Мария Ивановна была женщина очень энергичная; она усиленно старалась пристроить своих дочерей, даже открыто наседала на намеченного жениха с требованием сделать предложение, указывая, что он уже компрометировал ее дочь; напористо наседала и на важных особ, включая самого царя, устраивая карьеры своих сыновей. Была большая сплетница, с очень злым язычком, и умела мстить врагам: проиграв процесс с Меншиковым, она всюду рассказывала, что эти Меншиковы «родились от матери, но не дети своего отца». Нравом была крута. Однажды собралась в театр, а спектакль отменили, потому что директор театра Ф. Ф. Кокошкин уехал за город со своей любовницей-актрисой. Корсакова вызвала к своей карете служащего из театральной конторы, узнала, что спектакль вправду не состоится, и сказала:
– Передайте Федору Федоровичу Кокошкину, что он дурак. Пошел домой!

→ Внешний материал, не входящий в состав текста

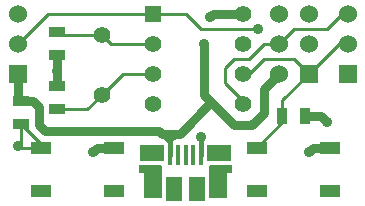
<source format=gtl>
G04 (created by PCBNEW (2013-07-07 BZR 4022)-stable) date 9/10/2013 12:20:35 AM*
%MOIN*%
G04 Gerber Fmt 3.4, Leading zero omitted, Abs format*
%FSLAX34Y34*%
G01*
G70*
G90*
G04 APERTURE LIST*
%ADD10C,0.00590551*%
%ADD11R,0.055X0.035*%
%ADD12R,0.035X0.055*%
%ADD13R,0.06X0.06*%
%ADD14C,0.06*%
%ADD15C,0.056*%
%ADD16R,0.0157X0.0689*%
%ADD17R,0.0561X0.0814*%
%ADD18R,0.0843X0.0571*%
%ADD19R,0.0719X0.025*%
%ADD20R,0.063X0.1116*%
%ADD21C,0.063*%
%ADD22C,0.0571*%
%ADD23R,0.055X0.055*%
%ADD24C,0.055*%
%ADD25R,0.0708661X0.0433071*%
%ADD26C,0.035*%
%ADD27C,0.03*%
%ADD28C,0.015*%
%ADD29C,0.01*%
G04 APERTURE END LIST*
G54D10*
G54D11*
X84300Y-58625D03*
X84300Y-59375D03*
X84300Y-61175D03*
X84300Y-60425D03*
G54D12*
X92575Y-61400D03*
X91825Y-61400D03*
G54D11*
X83100Y-60925D03*
X83100Y-61675D03*
G54D13*
X92700Y-60000D03*
G54D14*
X91700Y-60000D03*
X92700Y-59000D03*
X91700Y-59000D03*
X92700Y-58000D03*
X91700Y-58000D03*
G54D13*
X83000Y-60000D03*
G54D14*
X83000Y-59000D03*
X83000Y-58000D03*
G54D13*
X94000Y-60000D03*
G54D14*
X94000Y-59000D03*
X94000Y-58000D03*
G54D15*
X85800Y-60700D03*
X85800Y-58700D03*
G54D16*
X88088Y-62719D03*
X88344Y-62719D03*
X88600Y-62719D03*
X88856Y-62719D03*
X89112Y-62719D03*
G54D17*
X88221Y-63844D03*
X88979Y-63844D03*
G54D18*
X87486Y-62660D03*
X89714Y-62660D03*
G54D19*
X87424Y-63173D03*
X89776Y-63173D03*
G54D20*
X87517Y-63606D03*
X89683Y-63606D03*
G54D21*
X87517Y-63831D03*
X89683Y-63831D03*
G54D22*
X87621Y-62661D03*
X89579Y-62661D03*
G54D23*
X87500Y-58000D03*
G54D24*
X87500Y-59000D03*
X87500Y-60000D03*
X87500Y-61000D03*
X90500Y-61000D03*
X90500Y-60000D03*
X90500Y-59000D03*
X90500Y-58000D03*
G54D25*
X90979Y-62471D03*
X93420Y-62471D03*
X93420Y-63928D03*
X90979Y-63928D03*
X83779Y-62471D03*
X86220Y-62471D03*
X86220Y-63928D03*
X83779Y-63928D03*
G54D26*
X90800Y-61700D03*
X93300Y-61600D03*
X89200Y-59000D03*
X89400Y-58100D03*
X91000Y-58500D03*
X83000Y-62400D03*
X89100Y-62100D03*
X85500Y-62600D03*
X92700Y-62600D03*
X84300Y-59900D03*
G54D27*
X84100Y-61900D02*
X83900Y-61900D01*
X87700Y-61900D02*
X84100Y-61900D01*
X83525Y-60925D02*
X83100Y-60925D01*
X83700Y-61100D02*
X83525Y-60925D01*
X83700Y-61700D02*
X83700Y-61100D01*
X83900Y-61900D02*
X83700Y-61700D01*
X88300Y-62000D02*
X87800Y-62000D01*
X87800Y-62000D02*
X87700Y-61900D01*
X83100Y-60925D02*
X83125Y-60925D01*
G54D28*
X87700Y-61900D02*
X88088Y-62288D01*
X88088Y-62719D02*
X88088Y-62288D01*
X88088Y-62288D02*
X88088Y-62212D01*
G54D27*
X88400Y-62000D02*
X89450Y-60950D01*
X88300Y-62000D02*
X88400Y-62000D01*
G54D28*
X88088Y-62212D02*
X88300Y-62000D01*
G54D27*
X92575Y-61400D02*
X93100Y-61400D01*
X93100Y-61400D02*
X93300Y-61600D01*
X90500Y-58000D02*
X89500Y-58000D01*
X91200Y-60500D02*
X91700Y-60000D01*
X91200Y-61300D02*
X91200Y-60500D01*
X90800Y-61700D02*
X91200Y-61300D01*
X90200Y-61700D02*
X90800Y-61700D01*
X89200Y-60700D02*
X89450Y-60950D01*
X89450Y-60950D02*
X90200Y-61700D01*
X89200Y-60600D02*
X89200Y-60700D01*
X89200Y-59000D02*
X89200Y-60600D01*
X89500Y-58000D02*
X89400Y-58100D01*
X83000Y-60000D02*
X83000Y-60825D01*
X83000Y-60825D02*
X83100Y-60925D01*
G54D29*
X92700Y-60000D02*
X92200Y-59500D01*
X90700Y-60000D02*
X90500Y-60000D01*
X91200Y-59500D02*
X90700Y-60000D01*
X92200Y-59500D02*
X91200Y-59500D01*
X91825Y-61400D02*
X91825Y-61626D01*
X91825Y-61626D02*
X90979Y-62471D01*
X91825Y-61400D02*
X91825Y-60875D01*
X91825Y-60875D02*
X92700Y-60000D01*
X94000Y-59000D02*
X93700Y-59000D01*
X93700Y-59000D02*
X92700Y-60000D01*
X90500Y-61000D02*
X90500Y-60900D01*
X91200Y-59000D02*
X91700Y-59000D01*
X90700Y-59500D02*
X91200Y-59000D01*
X90200Y-59500D02*
X90700Y-59500D01*
X89900Y-59800D02*
X90200Y-59500D01*
X89900Y-60300D02*
X89900Y-59800D01*
X90500Y-60900D02*
X89900Y-60300D01*
X94000Y-58000D02*
X93800Y-58000D01*
X92200Y-58500D02*
X91700Y-59000D01*
X93300Y-58500D02*
X92200Y-58500D01*
X93800Y-58000D02*
X93300Y-58500D01*
X88600Y-58000D02*
X87500Y-58000D01*
X89100Y-58500D02*
X88600Y-58000D01*
X91000Y-58500D02*
X89100Y-58500D01*
X87500Y-58000D02*
X84000Y-58000D01*
X84000Y-58000D02*
X83000Y-59000D01*
X83779Y-62471D02*
X83071Y-62471D01*
X83071Y-62471D02*
X83000Y-62400D01*
X83100Y-62300D02*
X83100Y-61675D01*
X83000Y-62400D02*
X83100Y-62300D01*
X83779Y-62471D02*
X83779Y-62354D01*
X83779Y-62354D02*
X83100Y-61675D01*
G54D28*
X89112Y-62719D02*
X89112Y-62112D01*
X89112Y-62112D02*
X89100Y-62100D01*
G54D27*
X86220Y-62471D02*
X85628Y-62471D01*
X85628Y-62471D02*
X85500Y-62600D01*
X93420Y-62471D02*
X92828Y-62471D01*
X92828Y-62471D02*
X92700Y-62600D01*
X84300Y-59375D02*
X84300Y-59900D01*
X84300Y-59900D02*
X84300Y-60425D01*
G54D29*
X84300Y-61175D02*
X85325Y-61175D01*
X85325Y-61175D02*
X85800Y-60700D01*
X87500Y-60000D02*
X86500Y-60000D01*
X86500Y-60000D02*
X85800Y-60700D01*
X85800Y-58700D02*
X84375Y-58700D01*
X84375Y-58700D02*
X84300Y-58625D01*
X87500Y-59000D02*
X86100Y-59000D01*
X86100Y-59000D02*
X85800Y-58700D01*
M02*

</source>
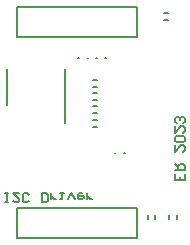
<source format=gbo>
G04*
G04 #@! TF.GenerationSoftware,Altium Limited,Altium Designer,21.9.2 (33)*
G04*
G04 Layer_Color=32896*
%FSLAX44Y44*%
%MOMM*%
G71*
G04*
G04 #@! TF.SameCoordinates,8D6B135D-26D1-4348-B727-2CCB693FEEA9*
G04*
G04*
G04 #@! TF.FilePolarity,Positive*
G04*
G01*
G75*
%ADD12C,0.2000*%
%ADD14C,0.1300*%
%ADD63C,0.1500*%
D12*
X118500Y125000D02*
X121500D01*
X118500Y119000D02*
X121500D01*
X183000Y18500D02*
Y21500D01*
X189000Y18500D02*
Y21500D01*
X155800Y2300D02*
Y27700D01*
X54200Y2300D02*
X155800D01*
X54200Y27700D02*
X155800D01*
X54200Y2300D02*
Y27700D01*
X155800Y172300D02*
Y197700D01*
X54200Y172300D02*
X155800D01*
X54200Y197700D02*
X155800D01*
X54200Y172300D02*
Y197700D01*
X178500Y187000D02*
X181500D01*
X178500Y193000D02*
X181500D01*
X136873Y73999D02*
X137250Y74000D01*
X144750D02*
X145127Y74001D01*
X171000Y18500D02*
Y21500D01*
X165000Y18500D02*
Y21500D01*
X118500Y96000D02*
X121500D01*
X118500Y102000D02*
X121500D01*
X118500Y108000D02*
X121500D01*
X118500Y114000D02*
X121500D01*
X118500Y130000D02*
X121500D01*
X118500Y136000D02*
X121500D01*
X120873Y154999D02*
X121250Y155000D01*
X128750D02*
X129127Y155001D01*
X105873Y154999D02*
X106250Y155000D01*
X113750D02*
X114127Y155001D01*
D14*
X43978Y32345D02*
X46644D01*
X45311D01*
Y40342D01*
X43978D01*
X46644D01*
X55974D02*
X50642D01*
X55974Y35011D01*
Y33678D01*
X54641Y32345D01*
X51975D01*
X50642Y33678D01*
X63971D02*
X62639Y32345D01*
X59973D01*
X58640Y33678D01*
Y39009D01*
X59973Y40342D01*
X62639D01*
X63971Y39009D01*
X74635Y32345D02*
Y40342D01*
X78633D01*
X79966Y39009D01*
Y33678D01*
X78633Y32345D01*
X74635D01*
X82632Y35011D02*
Y40342D01*
Y37677D01*
X83965Y36344D01*
X85298Y35011D01*
X86631D01*
X90630Y40342D02*
X93295D01*
X91962D01*
Y35011D01*
X90630D01*
X97294D02*
X99960Y40342D01*
X102626Y35011D01*
X109290Y40342D02*
X106624D01*
X105291Y39009D01*
Y36344D01*
X106624Y35011D01*
X109290D01*
X110623Y36344D01*
Y37677D01*
X105291D01*
X113289Y35011D02*
Y40342D01*
Y37677D01*
X114622Y36344D01*
X115955Y35011D01*
X117288D01*
X195727Y56813D02*
Y51482D01*
X187730D01*
Y56813D01*
X191729Y51482D02*
Y54148D01*
X187730Y59479D02*
X195727D01*
Y63478D01*
X194394Y64811D01*
X191729D01*
X190396Y63478D01*
Y59479D01*
Y62145D02*
X187730Y64811D01*
Y80806D02*
Y75474D01*
X193062Y80806D01*
X194394D01*
X195727Y79473D01*
Y76807D01*
X194394Y75474D01*
Y83471D02*
X195727Y84804D01*
Y87470D01*
X194394Y88803D01*
X189063D01*
X187730Y87470D01*
Y84804D01*
X189063Y83471D01*
X194394D01*
X187730Y96800D02*
Y91469D01*
X193062Y96800D01*
X194394D01*
X195727Y95468D01*
Y92802D01*
X194394Y91469D01*
Y99466D02*
X195727Y100799D01*
Y103465D01*
X194394Y104798D01*
X193062D01*
X191729Y103465D01*
Y102132D01*
Y103465D01*
X190396Y104798D01*
X189063D01*
X187730Y103465D01*
Y100799D01*
X189063Y99466D01*
D63*
X45108Y114760D02*
Y145240D01*
X94892Y100000D02*
Y145240D01*
M02*

</source>
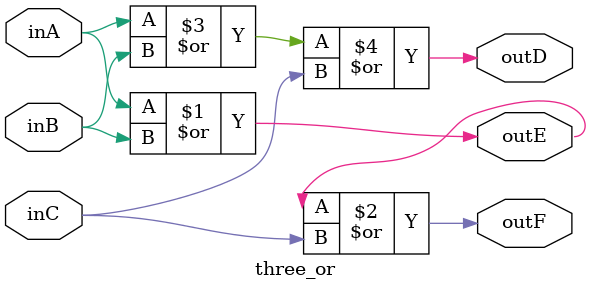
<source format=v>
`timescale 1ns / 1ps

module three_or(inA, inB, inC, outD, outE, outF);

input inA, inB, inC;
output outD, outE, outF;

assign outE = inA | inB;
assign outF = outE | inC;
assign outD = inA | inB | inC;

endmodule
</source>
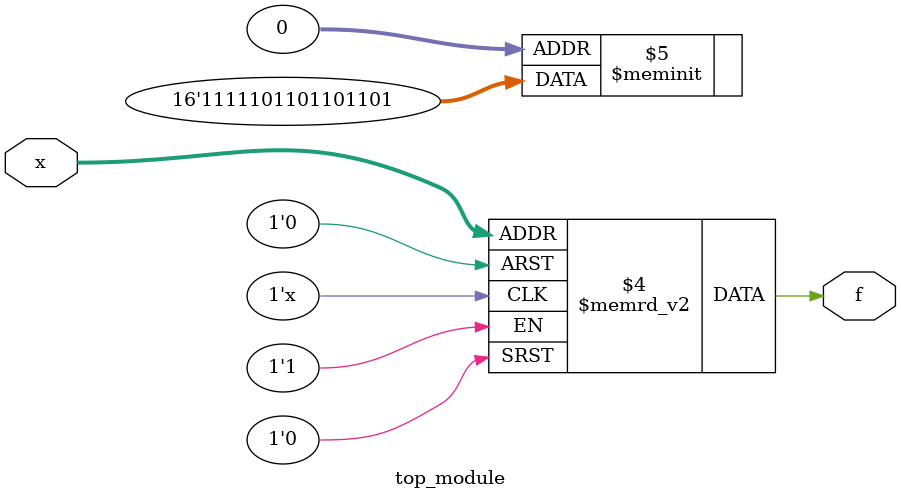
<source format=sv>
module top_module (
    input [4:1] x,
    output logic f
);

    always @(*) begin
        case (x)
            4'b0000: f = 1'b1;  // d but choose to output 1
            4'b0001: f = 1'b0;
            4'b0010: f = 1'b1;  // d but choose to output 1
            4'b0011: f = 1'b1;  // d but choose to output 1
            4'b0100: f = 1'b0;
            4'b0101: f = 1'b1;  // d but choose to output 1
            4'b0110: f = 1'b1;
            4'b0111: f = 1'b0;
            4'b1000: f = 1'b1;
            4'b1001: f = 1'b1;
            4'b1010: f = 1'b0;
            4'b1011: f = 1'b1;  // d but choose to output 1
            4'b1100: f = 1'b1;
            4'b1101: f = 1'b1;
            4'b1110: f = 1'b1;  // d but choose to output 1
            4'b1111: f = 1'b1;  // d but choose to output 1
            default: f = 1'b0;
        endcase
    end

endmodule

</source>
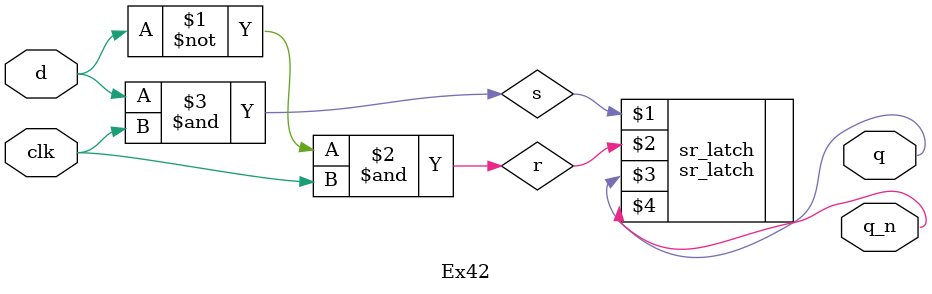
<source format=v>
module Ex42
(
input clk ,
input d,
output q,
output q_n
);
wire r = ~d & clk;
wire s = d & clk ;
sr_latch sr_latch (s, r, q, q_n) ;
endmodule

</source>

И, отъезжая, величественно пояснила:
– Я – Мария Ивановна Римская-Корсакова.
Мораль ее ярко сказывается в письмах к любимому сыну Грише: «Надо к службе рвение, если и не в душе его иметь, но показывать: дойдет до ушей всевышнего (т. е. царя), – вот и довольно, на голове понесут». – «У кого дядюшки есть, тем лучше на свете жить: из мерзости вытащат и помогут». – «Не должно ничем пренебрегать; лучше доброе слово не в счет, нежели скажут: гордец. Приласкать человека немного стоит». Была богомольна. Когда возвращалась с бала, не снимая платья, отправлялась в церковь вся разряженная; в перьях и бриллиантах отстаивала утреню и тогда возвращалась домой отдыхать. Дом ее был большой, просторный, в два этажа и в два десятка комнат, с залой, умещавшей в себе маскарады и балы на сотни персон и благотворительные концерты. Фасад дома выходил на Страстную площадь. В недавнее время в доме этом помещалась 7-я мужская гимназия, а теперь – Коммунистический университет трудящихся Востока. По преданию, именно в этом доме разыгрывается действие «Горе от ума». Рассказывают, что однажды на балу у Корсаковой Грибоедов сильно нападал на пристрастие москвичей ко всему французскому. Это вызвало общее изумление и негодование. Все порешили, что Грибоедов сошел с ума. Весть быстро распространилась по городу, многие заезжали к Грибоедову справляться о его здоровье. Грибоедов сказал: «Я же им докажу, что я не сошел с ума». И написал «Горе от ума».